Despite these great technological and scientific advancements, much of the healthcare industry is operating on outdated IT infrastructure. As with many highly regulated industries, systems remain siloed and uncommunicative. This increases the difficulty of coordinating and integrating data flow with patient care. Longer-term, IT modernization—including the utilization of Artificial Intelligence—will unlock insights to identify and manage health issues more effectively. When combined with the ongoing consumerization of healthcare and innovation in wearables and patient monitoring, this will create opportunities to make a constrained healthcare labor force more productive and keep more patients out of high-cost care settings.

All three of these trends are occurring in the context of a slow but durable shift in how providers are paid. Thus far, healthcare has primarily operated under a fee-for-service model, in which providers are incentivized for treating acute episodes instead of prevention. This limits care coordination and economic alignment between payers and providers. Progress toward a value-based reimbursement model based on patient outcomes has not been linear but is becoming increasingly more common, underscored by CMS’s goal to have 100% of Medicare beneficiaries involved in accountable care relationships—in which providers have a stake in the quality and total cost of a patient’s care—by 2030.3

Privia Health (PRVA), for example, is a company that has identified the opportunity in enabling physician practices to shift toward value-based care. Privia’s technology platform helps independent physicians to more effectively run their practices, improving care for its patients and reducing administrative burden. Simultaneously, the company has built the capabilities and partnerships with payers to help such practices transition to value-based care arrangements over time. Its business and technology platform were designed with the long term in mind, engaging in care and risk models that range across different patient populations as well as a variety of reimbursement structures. Privia can flexibly serve today’s needs and navigate the evolving healthcare ecosystem as a strategic partner at any stage of a practice’s transition to value-based care arrangements.

Riverbridge’s approach to investing in healthcare is representative of our overall investment approach.

Riverbridge’s approach to investing in healthcare is representative of our overall investment approach. We seek enduring business models that are not dependent on a narrow set of circumstances to be successful. Throughout the Riverbridge portfolios, we focus on finding companies that are built for longterm adaptability. Self-financed businesses capable of consistent unit growth regardless of the economic environment are well positioned to traverse the challenges and capture the opportunities presented over time in our ever-evolving world.

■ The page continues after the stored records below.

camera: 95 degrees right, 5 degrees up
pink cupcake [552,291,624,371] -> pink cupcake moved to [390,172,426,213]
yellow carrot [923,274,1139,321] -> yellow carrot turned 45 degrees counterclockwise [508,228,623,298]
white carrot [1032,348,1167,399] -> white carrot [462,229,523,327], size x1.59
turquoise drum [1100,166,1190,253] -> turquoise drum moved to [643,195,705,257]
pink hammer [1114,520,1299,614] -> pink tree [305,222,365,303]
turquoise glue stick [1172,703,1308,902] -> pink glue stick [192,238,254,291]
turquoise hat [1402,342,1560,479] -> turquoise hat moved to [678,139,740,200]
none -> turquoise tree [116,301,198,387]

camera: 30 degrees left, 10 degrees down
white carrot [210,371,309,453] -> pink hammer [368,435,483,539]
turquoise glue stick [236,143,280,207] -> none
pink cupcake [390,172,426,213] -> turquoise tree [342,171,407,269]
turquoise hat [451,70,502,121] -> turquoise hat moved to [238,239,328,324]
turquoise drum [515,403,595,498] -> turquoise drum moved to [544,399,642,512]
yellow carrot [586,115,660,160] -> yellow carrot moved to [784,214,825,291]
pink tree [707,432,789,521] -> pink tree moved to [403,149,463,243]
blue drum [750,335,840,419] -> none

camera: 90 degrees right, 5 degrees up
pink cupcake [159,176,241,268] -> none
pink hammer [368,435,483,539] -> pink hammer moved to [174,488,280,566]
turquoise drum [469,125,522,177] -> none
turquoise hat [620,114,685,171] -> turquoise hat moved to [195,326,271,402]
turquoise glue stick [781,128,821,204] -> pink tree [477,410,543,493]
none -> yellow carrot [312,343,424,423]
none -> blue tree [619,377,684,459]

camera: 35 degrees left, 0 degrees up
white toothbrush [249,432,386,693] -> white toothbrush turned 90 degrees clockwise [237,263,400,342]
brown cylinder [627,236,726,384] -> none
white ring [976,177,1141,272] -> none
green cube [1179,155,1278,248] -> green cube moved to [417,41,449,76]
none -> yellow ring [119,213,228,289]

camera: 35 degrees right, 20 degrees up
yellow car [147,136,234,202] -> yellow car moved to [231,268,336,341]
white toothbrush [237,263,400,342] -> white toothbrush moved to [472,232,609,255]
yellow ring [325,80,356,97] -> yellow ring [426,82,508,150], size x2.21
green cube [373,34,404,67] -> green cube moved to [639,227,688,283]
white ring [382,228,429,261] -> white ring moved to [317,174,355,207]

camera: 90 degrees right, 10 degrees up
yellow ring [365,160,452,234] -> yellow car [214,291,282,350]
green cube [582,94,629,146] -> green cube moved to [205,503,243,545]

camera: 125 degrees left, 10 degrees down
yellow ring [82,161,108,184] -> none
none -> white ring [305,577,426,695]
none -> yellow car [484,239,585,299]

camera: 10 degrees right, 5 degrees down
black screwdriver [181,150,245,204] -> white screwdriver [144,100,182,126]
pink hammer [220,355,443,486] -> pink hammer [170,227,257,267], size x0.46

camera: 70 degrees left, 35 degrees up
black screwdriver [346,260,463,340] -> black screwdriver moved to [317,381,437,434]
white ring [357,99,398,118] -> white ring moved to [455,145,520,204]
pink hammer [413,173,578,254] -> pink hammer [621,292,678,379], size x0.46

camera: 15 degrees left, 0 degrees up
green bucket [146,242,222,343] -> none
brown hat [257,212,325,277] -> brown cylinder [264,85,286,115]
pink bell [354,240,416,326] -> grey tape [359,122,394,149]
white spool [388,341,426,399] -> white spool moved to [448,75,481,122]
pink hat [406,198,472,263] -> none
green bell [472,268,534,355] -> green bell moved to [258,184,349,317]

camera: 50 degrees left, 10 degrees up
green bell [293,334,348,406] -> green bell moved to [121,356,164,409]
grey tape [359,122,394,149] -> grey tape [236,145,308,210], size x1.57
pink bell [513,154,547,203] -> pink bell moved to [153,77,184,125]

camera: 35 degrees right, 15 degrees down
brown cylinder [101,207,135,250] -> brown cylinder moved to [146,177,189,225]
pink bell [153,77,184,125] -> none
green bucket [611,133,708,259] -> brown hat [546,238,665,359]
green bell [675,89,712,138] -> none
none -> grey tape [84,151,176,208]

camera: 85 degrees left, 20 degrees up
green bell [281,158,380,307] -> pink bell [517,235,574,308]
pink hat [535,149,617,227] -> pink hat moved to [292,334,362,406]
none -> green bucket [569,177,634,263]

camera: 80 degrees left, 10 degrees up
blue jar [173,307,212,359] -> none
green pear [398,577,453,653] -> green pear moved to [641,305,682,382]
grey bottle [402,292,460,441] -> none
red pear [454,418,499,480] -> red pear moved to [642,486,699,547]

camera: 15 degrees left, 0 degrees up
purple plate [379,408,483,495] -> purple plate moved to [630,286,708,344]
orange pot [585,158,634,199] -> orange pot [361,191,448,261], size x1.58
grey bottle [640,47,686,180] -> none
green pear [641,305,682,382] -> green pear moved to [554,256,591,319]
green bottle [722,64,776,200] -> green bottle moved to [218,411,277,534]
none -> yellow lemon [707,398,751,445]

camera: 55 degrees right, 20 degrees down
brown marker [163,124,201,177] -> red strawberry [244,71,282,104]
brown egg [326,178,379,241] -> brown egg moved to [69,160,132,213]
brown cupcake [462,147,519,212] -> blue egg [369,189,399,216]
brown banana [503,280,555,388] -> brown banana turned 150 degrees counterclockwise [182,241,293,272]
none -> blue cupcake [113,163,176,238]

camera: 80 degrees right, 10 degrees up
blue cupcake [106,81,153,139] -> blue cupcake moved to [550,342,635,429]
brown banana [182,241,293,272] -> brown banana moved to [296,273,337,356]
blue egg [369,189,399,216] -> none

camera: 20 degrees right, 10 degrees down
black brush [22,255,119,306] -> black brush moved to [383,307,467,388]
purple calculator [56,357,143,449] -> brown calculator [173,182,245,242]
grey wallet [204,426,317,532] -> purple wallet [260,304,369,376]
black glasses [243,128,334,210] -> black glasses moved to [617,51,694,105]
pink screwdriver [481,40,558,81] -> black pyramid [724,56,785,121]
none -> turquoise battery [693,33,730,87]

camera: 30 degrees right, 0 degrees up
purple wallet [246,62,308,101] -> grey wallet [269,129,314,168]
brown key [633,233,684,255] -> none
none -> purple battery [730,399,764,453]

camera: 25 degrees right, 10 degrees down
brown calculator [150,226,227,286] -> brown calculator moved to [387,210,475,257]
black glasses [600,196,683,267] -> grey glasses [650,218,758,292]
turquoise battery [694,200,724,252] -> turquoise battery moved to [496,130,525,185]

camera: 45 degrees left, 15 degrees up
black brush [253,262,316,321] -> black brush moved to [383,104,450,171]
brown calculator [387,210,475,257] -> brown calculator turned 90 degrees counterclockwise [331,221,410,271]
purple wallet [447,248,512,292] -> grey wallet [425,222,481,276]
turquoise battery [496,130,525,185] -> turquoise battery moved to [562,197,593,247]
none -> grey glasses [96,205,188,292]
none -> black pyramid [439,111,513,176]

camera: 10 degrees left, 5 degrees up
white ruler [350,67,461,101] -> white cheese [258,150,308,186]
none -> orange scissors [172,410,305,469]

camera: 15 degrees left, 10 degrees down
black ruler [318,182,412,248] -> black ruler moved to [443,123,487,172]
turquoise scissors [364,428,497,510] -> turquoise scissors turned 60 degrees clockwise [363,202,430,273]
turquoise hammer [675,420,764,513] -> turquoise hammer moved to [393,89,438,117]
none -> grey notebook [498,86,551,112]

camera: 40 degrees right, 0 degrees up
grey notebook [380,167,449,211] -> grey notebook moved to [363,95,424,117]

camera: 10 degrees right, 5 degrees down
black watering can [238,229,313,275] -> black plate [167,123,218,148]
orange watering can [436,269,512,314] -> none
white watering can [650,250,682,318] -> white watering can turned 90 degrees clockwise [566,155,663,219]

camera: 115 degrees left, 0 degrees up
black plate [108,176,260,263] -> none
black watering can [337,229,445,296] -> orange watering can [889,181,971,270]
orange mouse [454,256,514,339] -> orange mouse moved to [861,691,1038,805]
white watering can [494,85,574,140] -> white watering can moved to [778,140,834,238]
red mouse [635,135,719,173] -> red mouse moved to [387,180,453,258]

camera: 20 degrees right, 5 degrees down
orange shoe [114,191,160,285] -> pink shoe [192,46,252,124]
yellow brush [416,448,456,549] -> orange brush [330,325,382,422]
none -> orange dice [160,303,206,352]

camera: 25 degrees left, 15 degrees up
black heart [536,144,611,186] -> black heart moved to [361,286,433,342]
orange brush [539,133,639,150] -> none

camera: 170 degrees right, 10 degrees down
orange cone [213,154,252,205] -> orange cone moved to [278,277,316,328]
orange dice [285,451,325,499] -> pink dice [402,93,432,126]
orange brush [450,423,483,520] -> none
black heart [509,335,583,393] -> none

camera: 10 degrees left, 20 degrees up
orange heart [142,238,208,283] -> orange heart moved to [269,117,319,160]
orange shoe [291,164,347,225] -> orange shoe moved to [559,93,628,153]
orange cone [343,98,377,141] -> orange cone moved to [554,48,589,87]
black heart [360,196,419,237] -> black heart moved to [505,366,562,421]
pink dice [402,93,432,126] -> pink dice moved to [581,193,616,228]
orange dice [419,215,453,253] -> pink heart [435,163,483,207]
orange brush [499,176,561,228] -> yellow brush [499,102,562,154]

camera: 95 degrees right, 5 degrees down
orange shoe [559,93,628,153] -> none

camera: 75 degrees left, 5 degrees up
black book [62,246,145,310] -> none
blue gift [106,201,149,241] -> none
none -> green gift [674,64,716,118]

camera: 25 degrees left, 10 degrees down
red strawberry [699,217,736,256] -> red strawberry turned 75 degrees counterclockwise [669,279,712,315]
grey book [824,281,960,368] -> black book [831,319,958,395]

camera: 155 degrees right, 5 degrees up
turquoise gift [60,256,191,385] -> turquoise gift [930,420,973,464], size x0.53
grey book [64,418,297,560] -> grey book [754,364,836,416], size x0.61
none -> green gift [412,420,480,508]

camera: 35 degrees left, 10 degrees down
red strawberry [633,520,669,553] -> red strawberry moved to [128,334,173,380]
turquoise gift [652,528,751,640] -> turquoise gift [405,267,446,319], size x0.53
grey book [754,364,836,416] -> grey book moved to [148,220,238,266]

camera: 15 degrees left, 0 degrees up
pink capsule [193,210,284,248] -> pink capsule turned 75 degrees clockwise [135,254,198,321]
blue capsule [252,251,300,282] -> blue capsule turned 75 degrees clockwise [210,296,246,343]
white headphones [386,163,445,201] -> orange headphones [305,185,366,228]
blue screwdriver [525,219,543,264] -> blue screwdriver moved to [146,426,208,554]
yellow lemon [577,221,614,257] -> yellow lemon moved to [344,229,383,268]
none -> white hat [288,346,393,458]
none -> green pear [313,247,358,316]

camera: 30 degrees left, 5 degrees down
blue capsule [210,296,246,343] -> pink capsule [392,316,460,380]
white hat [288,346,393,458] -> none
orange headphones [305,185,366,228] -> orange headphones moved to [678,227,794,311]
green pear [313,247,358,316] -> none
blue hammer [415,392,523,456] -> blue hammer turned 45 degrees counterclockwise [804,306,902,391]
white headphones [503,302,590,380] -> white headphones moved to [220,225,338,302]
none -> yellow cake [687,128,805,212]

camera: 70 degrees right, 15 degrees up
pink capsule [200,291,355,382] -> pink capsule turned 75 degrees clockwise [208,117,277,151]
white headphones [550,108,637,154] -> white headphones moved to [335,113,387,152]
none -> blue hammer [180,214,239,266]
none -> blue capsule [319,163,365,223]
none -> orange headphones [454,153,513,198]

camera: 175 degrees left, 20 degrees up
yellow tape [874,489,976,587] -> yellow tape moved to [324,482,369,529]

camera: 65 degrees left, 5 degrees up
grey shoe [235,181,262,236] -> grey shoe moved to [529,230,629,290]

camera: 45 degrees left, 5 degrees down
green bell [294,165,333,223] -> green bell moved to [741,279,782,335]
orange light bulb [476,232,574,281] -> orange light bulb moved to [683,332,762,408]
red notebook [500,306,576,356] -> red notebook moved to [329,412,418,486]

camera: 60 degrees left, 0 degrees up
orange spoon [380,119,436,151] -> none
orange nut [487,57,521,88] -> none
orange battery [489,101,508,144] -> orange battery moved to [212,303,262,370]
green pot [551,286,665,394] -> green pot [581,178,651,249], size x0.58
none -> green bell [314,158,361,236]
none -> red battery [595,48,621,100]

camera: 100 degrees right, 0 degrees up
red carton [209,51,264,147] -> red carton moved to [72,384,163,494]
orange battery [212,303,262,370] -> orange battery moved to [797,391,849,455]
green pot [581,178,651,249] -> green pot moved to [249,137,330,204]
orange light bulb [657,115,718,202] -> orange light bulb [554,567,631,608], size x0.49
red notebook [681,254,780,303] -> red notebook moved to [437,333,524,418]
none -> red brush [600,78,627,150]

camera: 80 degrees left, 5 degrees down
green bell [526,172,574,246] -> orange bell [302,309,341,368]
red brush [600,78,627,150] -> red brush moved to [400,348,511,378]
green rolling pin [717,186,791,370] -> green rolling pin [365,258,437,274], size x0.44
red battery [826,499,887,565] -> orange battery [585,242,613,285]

1Centers for Medicare & Medicaid Services. (n.d.). National health expenditure data: Fact sheet. U.S. Department of Health and Human Services. Retrieved January 8, 2025, from https://www.cms.gov/data-research/statistics-trends-and-reports/national-health-expenditure-data/nhe-fact-sheet

2Centers for Medicare & Medicaid Services. (n.d.). National health expenditure data: Fact sheet. U.S. Department of Health and Human Services. Retrieved January 8, 2025, from https://www.cms.gov/data-research/statistics-trends-and-reports/national-health-expenditure-data/nhe-fact-sheet

3U.S. Department of Health and Human Services, Centers for Medicare & Medicaid Services. (October 29, 2024). Medicare Shared Savings Program continues to deliver meaningful savings and high-quality health care. [Press Release] https://www.cms.gov/newsroom/press-releases/medicare-shared-savings-program-continues-deliver-meaningful-savings-and-high-quality-health-care

Information in this newsletter is not intended to be used as investment advice. Mention of companies/stocks herein is for illustrative purposes only and should not be interpreted as investment advice or recommended securities. The securities identified do not represent all of the securities purchased, sold or recommended and the reader should not assume that any listed security was or will be profitable. Past performance is not indicative of future results.